Et puisqu’ici il a été abondamment question de Vidéos Val de Drôme, signalons qu’il y a seulement deux ans, en l’absence de tout coronavirus, elle a failli devoir renoncer à un tournage à Boulc : le mauvais temps en empêchait l’accès, on y était confiné. Il est vrai qu’à Boulc, en matière de confinement on en connaît un rayon puisque le 11 janvier 1994, non loin du hameau de Soubreroche, la route d’accès au village a été recouverte par un effondrement de la montagne.

Grâce soit rendue à Mme. Christine Ockrent, alors présentatrice du journal télévisé, qui "ouvrit " son journal de 20 heures sur le désastre alors que le président de la République de l’époque, François Mitterrand, était en plateau.
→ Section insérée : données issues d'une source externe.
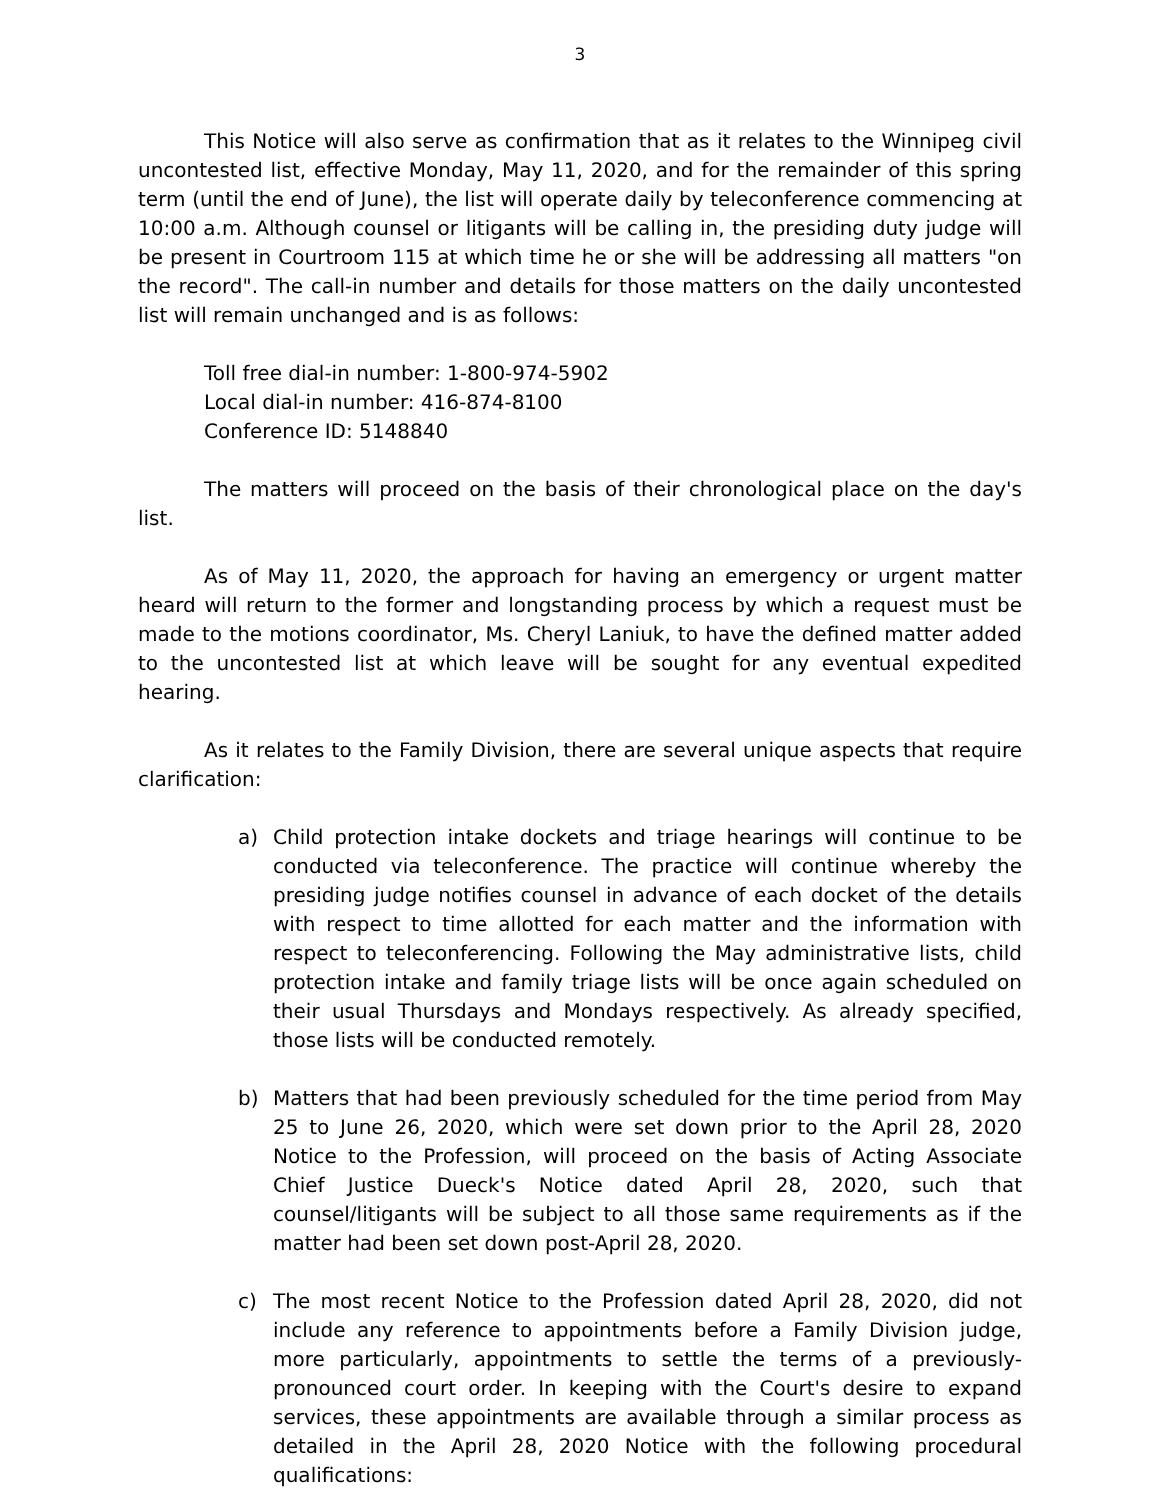3
This Notice will also serve as confirmation that as it relates to the Winnipeg civil uncontested list, effective Monday, May 11, 2020, and for the remainder of this spring term (until the end of June), the list will operate daily by teleconference commencing at 10:00 a.m. Although counsel or litigants will be calling in, the presiding duty judge will be present in Courtroom 115 at which time he or she will be addressing all matters "on the record". The call-in number and details for those matters on the daily uncontested list will remain unchanged and is as follows:
Toll free dial-in number: 1-800-974-5902
Local dial-in number: 416-874-8100
Conference ID: 5148840
The matters will proceed on the basis of their chronological place on the day's list.
As of May 11, 2020, the approach for having an emergency or urgent matter heard will return to the former and longstanding process by which a request must be made to the motions coordinator, Ms. Cheryl Laniuk, to have the defined matter added to the uncontested list at which leave will be sought for any eventual expedited hearing.
As it relates to the Family Division, there are several unique aspects that require clarification:
a) Child protection intake dockets and triage hearings will continue to be conducted via teleconference. The practice will continue whereby the presiding judge notifies counsel in advance of each docket of the details with respect to time allotted for each matter and the information with respect to teleconferencing. Following the May administrative lists, child protection intake and family triage lists will be once again scheduled on their usual Thursdays and Mondays respectively. As already specified, those lists will be conducted remotely.
b) Matters that had been previously scheduled for the time period from May 25 to June 26, 2020, which were set down prior to the April 28, 2020 Notice to the Profession, will proceed on the basis of Acting Associate Chief Justice Dueck's Notice dated April 28, 2020, such that counsel/litigants will be subject to all those same requirements as if the matter had been set down post-April 28, 2020.
c) The most recent Notice to the Profession dated April 28, 2020, did not include any reference to appointments before a Family Division judge, more particularly, appointments to settle the terms of a previously-pronounced court order. In keeping with the Court's desire to expand services, these appointments are available through a similar process as detailed in the April 28, 2020 Notice with the following procedural qualifications:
Comme par hasard, on trouva dans les semaines qui suivirent tout l’argent nécessaire pour créer un magnifique tunnel qui permet aujourd’hui l’accès, lorsque la neige ne s’en mêle pas.

DES SIÈCLES DE CONFINEMENTS

Les historiens seraient tentés d’ajouter à ces exemples l’effondrement du pic de Luc, autour de 1442, qui confina pour des siècles le très haut Diois, interdisant absolument l’accès vers le bassin de Die, notamment du fait de la constitution de deux lacs qui virent… l’apparition de la profession de pêcheur professionnel. On peine à y croire : dans ces hauteurs passablement isolée, le poisson se mit à abonder pour la plus grande joie des Chartreux de Durbon que leur règle monastique privait de viande et qui, par conséquent, étaient des clients réguliers des pêcheurs.

C’est entendu ! Le confinement ici évoqué est le confinement de villages ou de hameaux entiers, non point celui, terrifiant, que nous vivons, condamnés à regarder des séries télévisées sur un canapé. Encore faudrait-il y regarder de plus près, car, puisque c’est de maladie qu’il est question, il faudrait retrouver des traces de la grande peste. Le très regretté Marcel Berthonnier, jadis croque-mort opérant autour de Beaufort-sur-Gervanne et de Suze, aimait à raconter qu’il avait retrouvé dans le cimetière de Suze des sépultures fort anciennes d’enfants, vestiges probables de cette grande peste. Or, il est de notoriété publique qu’au loin de Beaufort demeurent les restes d’une léproserie et il est hautement probable qu’on en trouverait ailleurs dans notre région. Et, pour le coup, les malheureux qui s’y trouvaient étaient confinés comme, fort heureusement, nous ne le serons jamais.

Nous souhaitons aux lecteurs de ce modeste article qu’il y ait, pour la suite de leur journée, un bon programme à la télé.